Activity: Would you please give the entries again word for word, with no images in your copy?

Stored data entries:
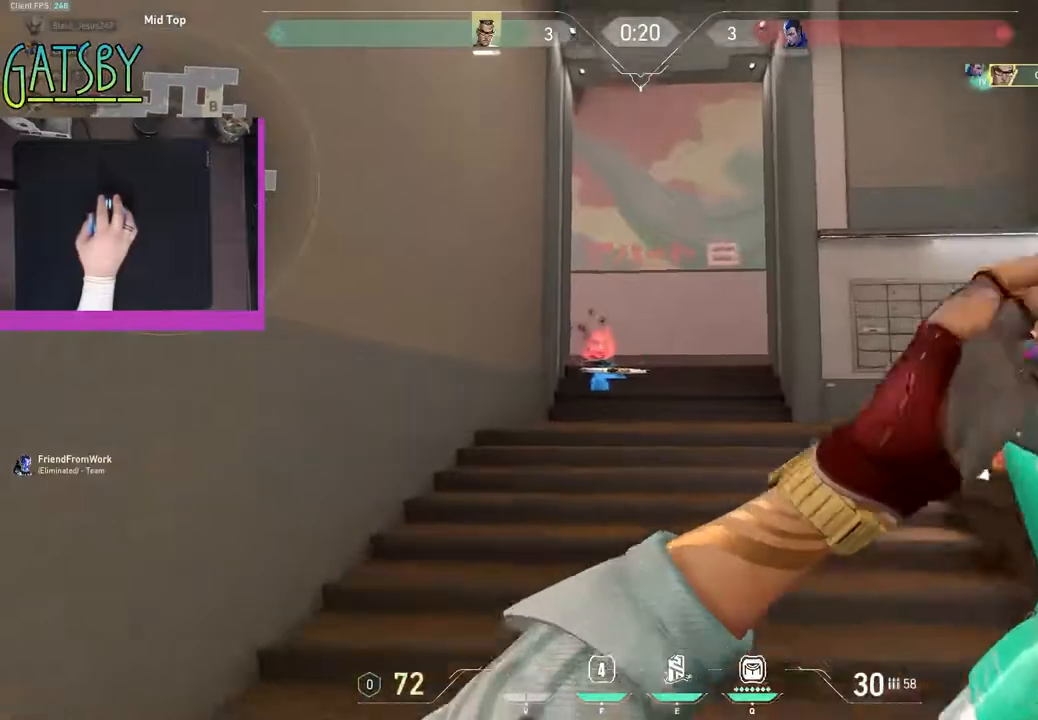
{"keys": ["w"], "events": [[217, "shift", "up"]]}
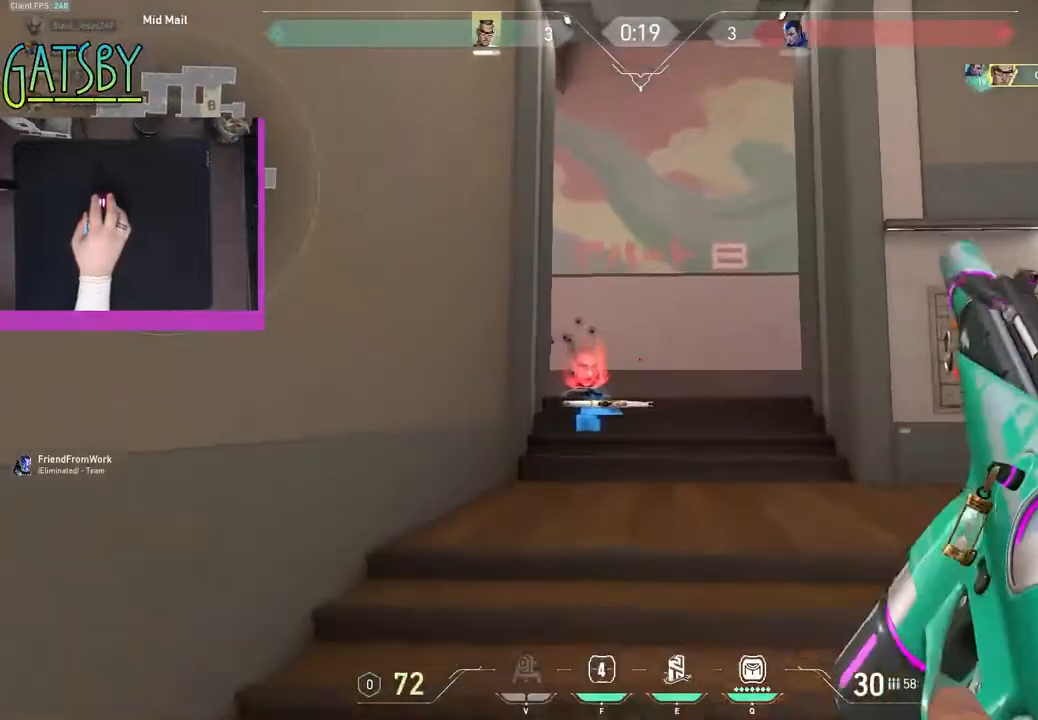
{"keys": ["shift", "w"], "events": [[233, "shift", "down"], [417, "shift", "up"], [500, "shift", "down"]]}
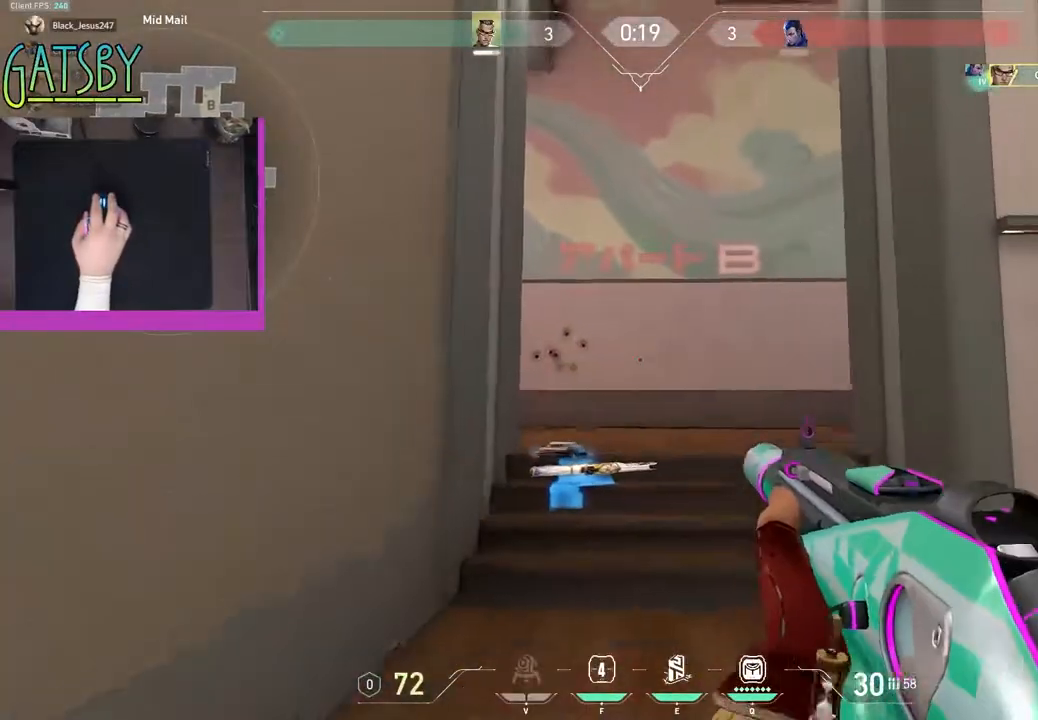
{"keys": ["shift", "w"], "events": [[50, "ctrl", "down"], [483, "ctrl", "up"]]}
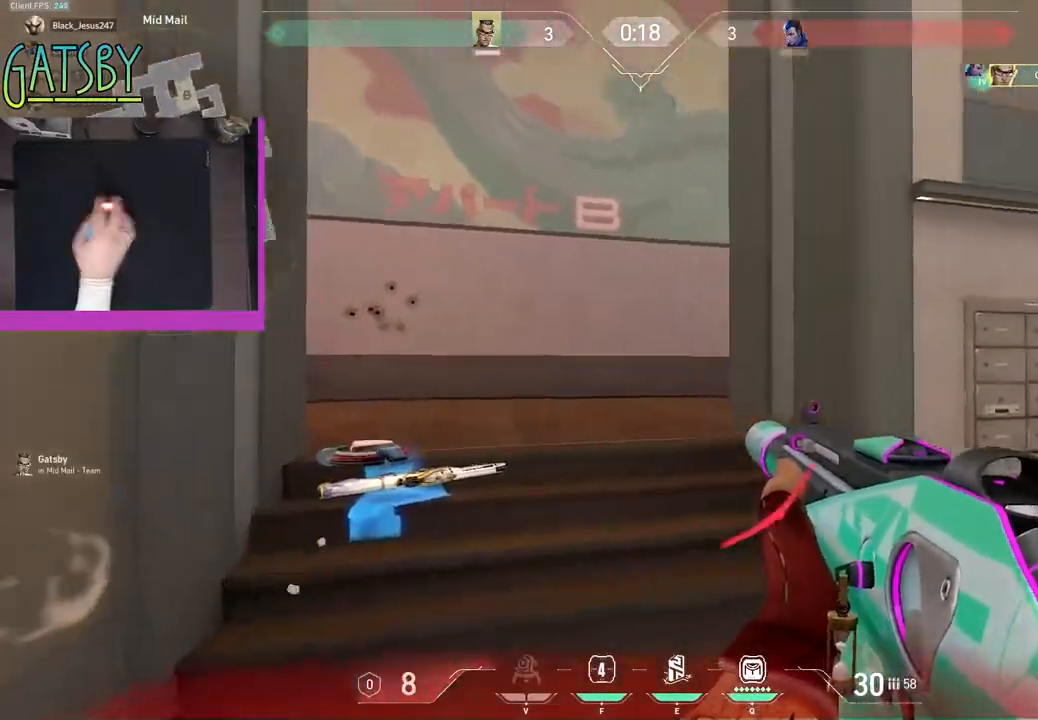
{"keys": ["a", "s", "shift"], "events": [[183, "w", "up"], [350, "a", "down"], [450, "s", "down"]]}
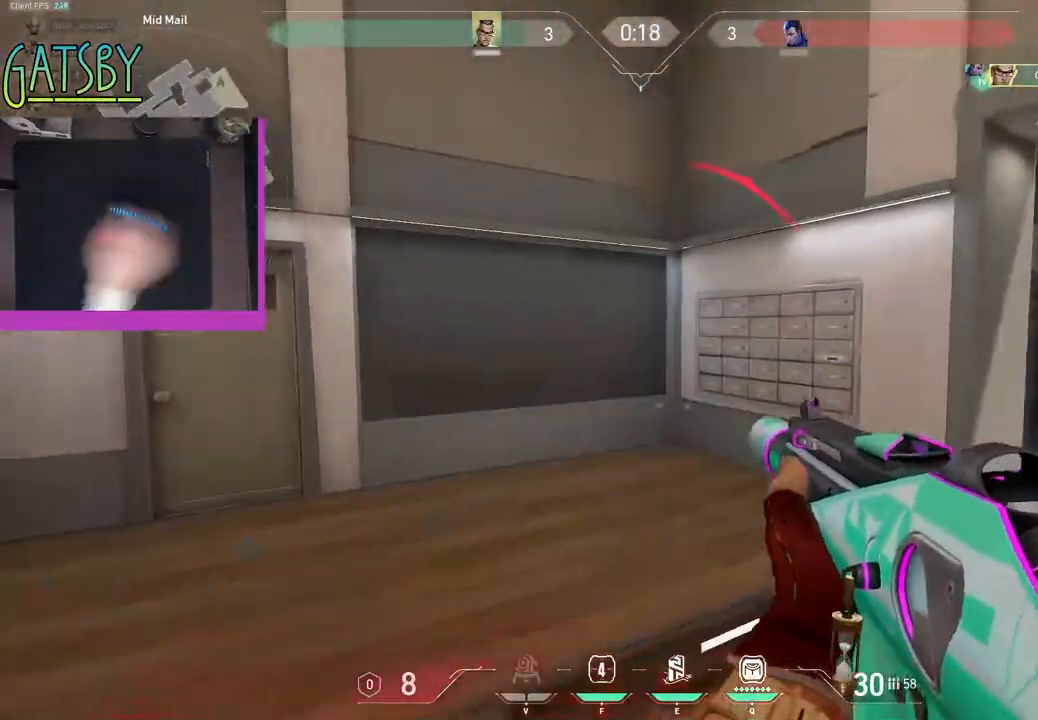
{"keys": ["a", "s", "shift"], "events": [[33, "space", "down"], [133, "space", "up"]]}
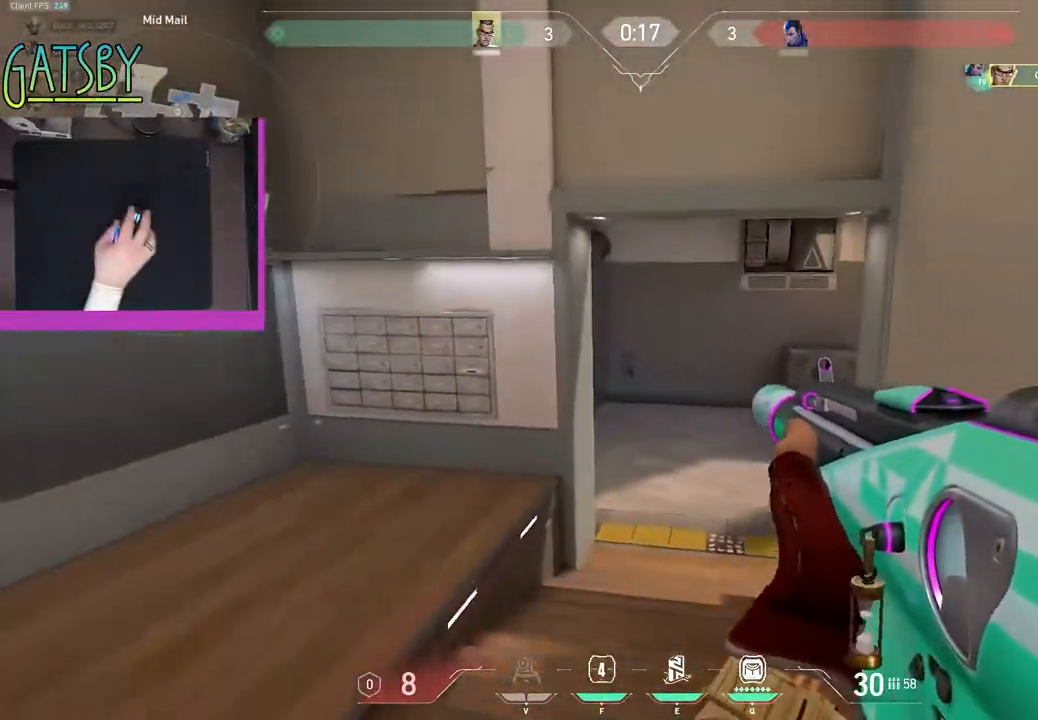
{"keys": ["s"], "events": [[17, "a", "up"], [50, "a", "down"], [283, "a", "up"], [283, "shift", "up"]]}
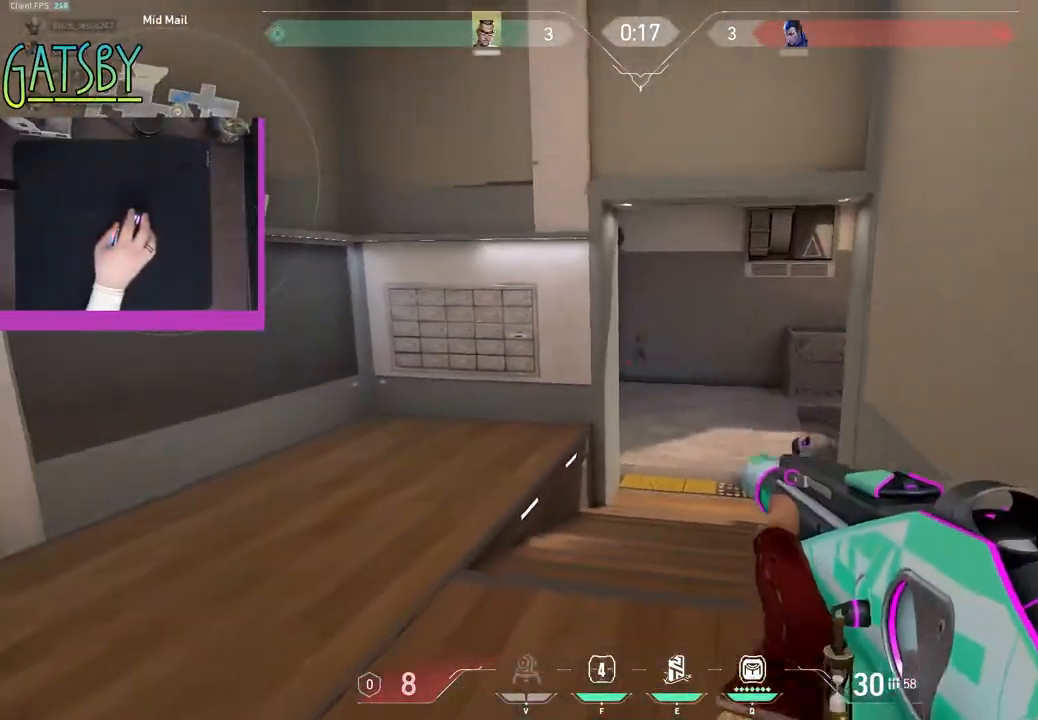
{"keys": ["a", "s"], "events": [[67, "a", "down"]]}
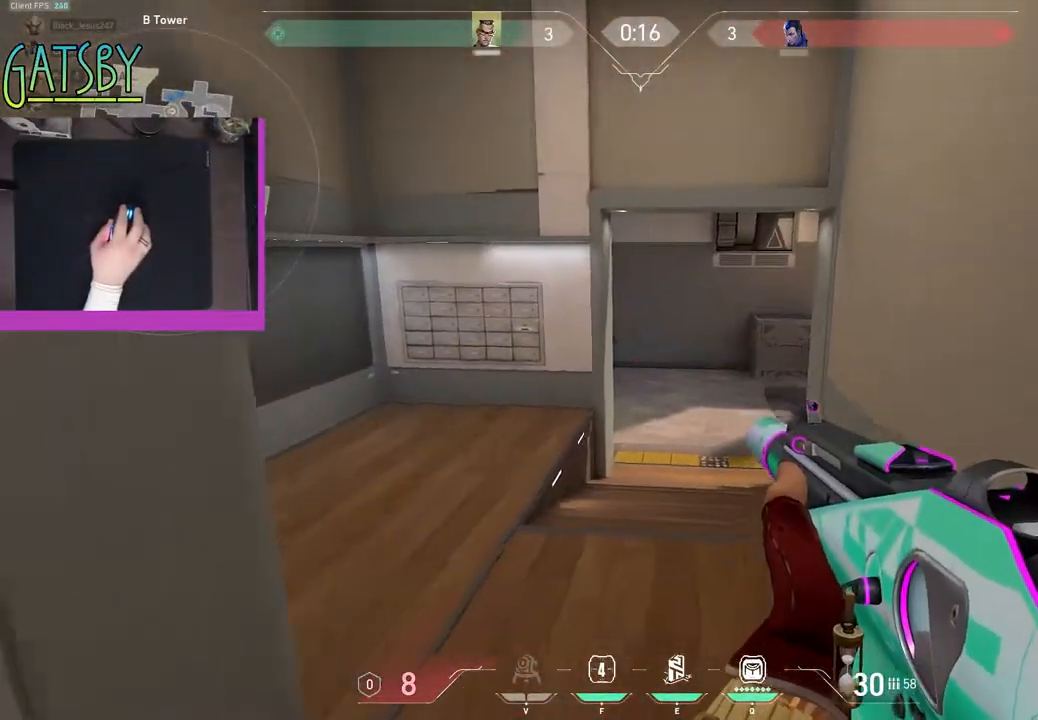
{"keys": ["a", "shift"], "events": [[183, "a", "up"], [317, "q", "down"], [367, "q", "up"], [500, "a", "down"], [500, "s", "up"], [500, "shift", "down"]]}
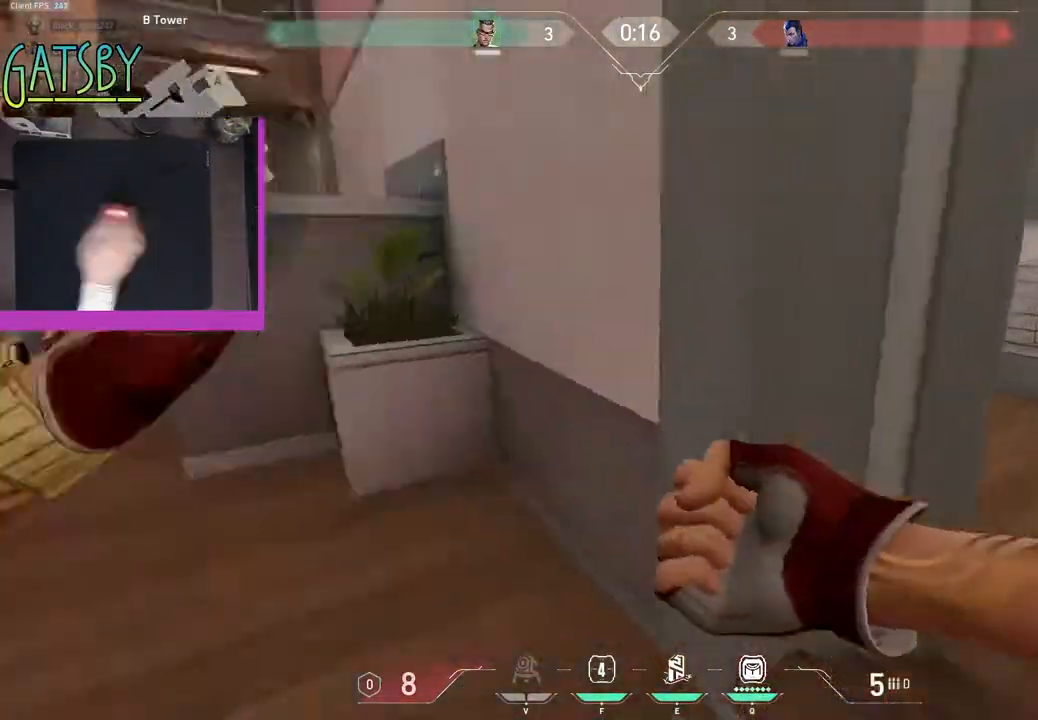
{"keys": ["a", "shift", "w"], "events": [[150, "w", "down"]]}
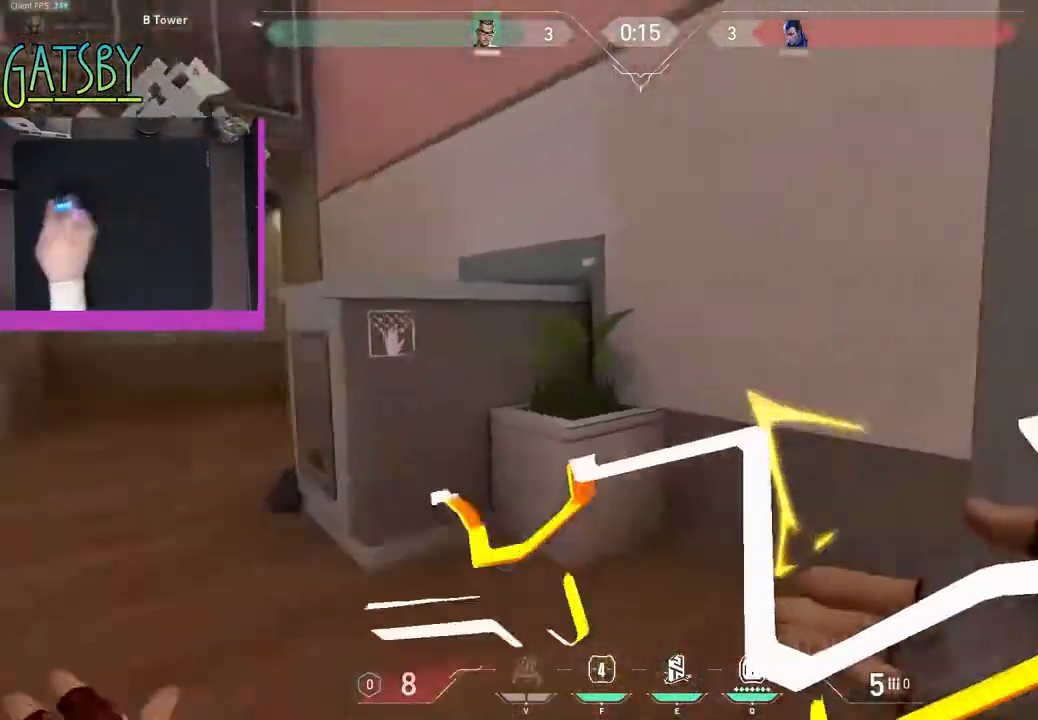
{"keys": ["a", "shift", "w"], "events": []}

Solution:
{"keys": ["w"], "events": [[217, "shift", "up"]]}
{"keys": ["shift", "w"], "events": [[233, "shift", "down"], [417, "shift", "up"], [500, "shift", "down"]]}
{"keys": ["shift", "w"], "events": [[50, "ctrl", "down"], [483, "ctrl", "up"]]}
{"keys": ["a", "s", "shift"], "events": [[183, "w", "up"], [350, "a", "down"], [450, "s", "down"]]}
{"keys": ["a", "s", "shift"], "events": [[33, "space", "down"], [133, "space", "up"]]}
{"keys": ["s"], "events": [[17, "a", "up"], [50, "a", "down"], [283, "a", "up"], [283, "shift", "up"]]}
{"keys": ["a", "s"], "events": [[67, "a", "down"]]}
{"keys": ["a", "shift"], "events": [[183, "a", "up"], [317, "q", "down"], [367, "q", "up"], [500, "a", "down"], [500, "s", "up"], [500, "shift", "down"]]}
{"keys": ["a", "shift", "w"], "events": [[150, "w", "down"]]}
{"keys": ["a", "shift", "w"], "events": []}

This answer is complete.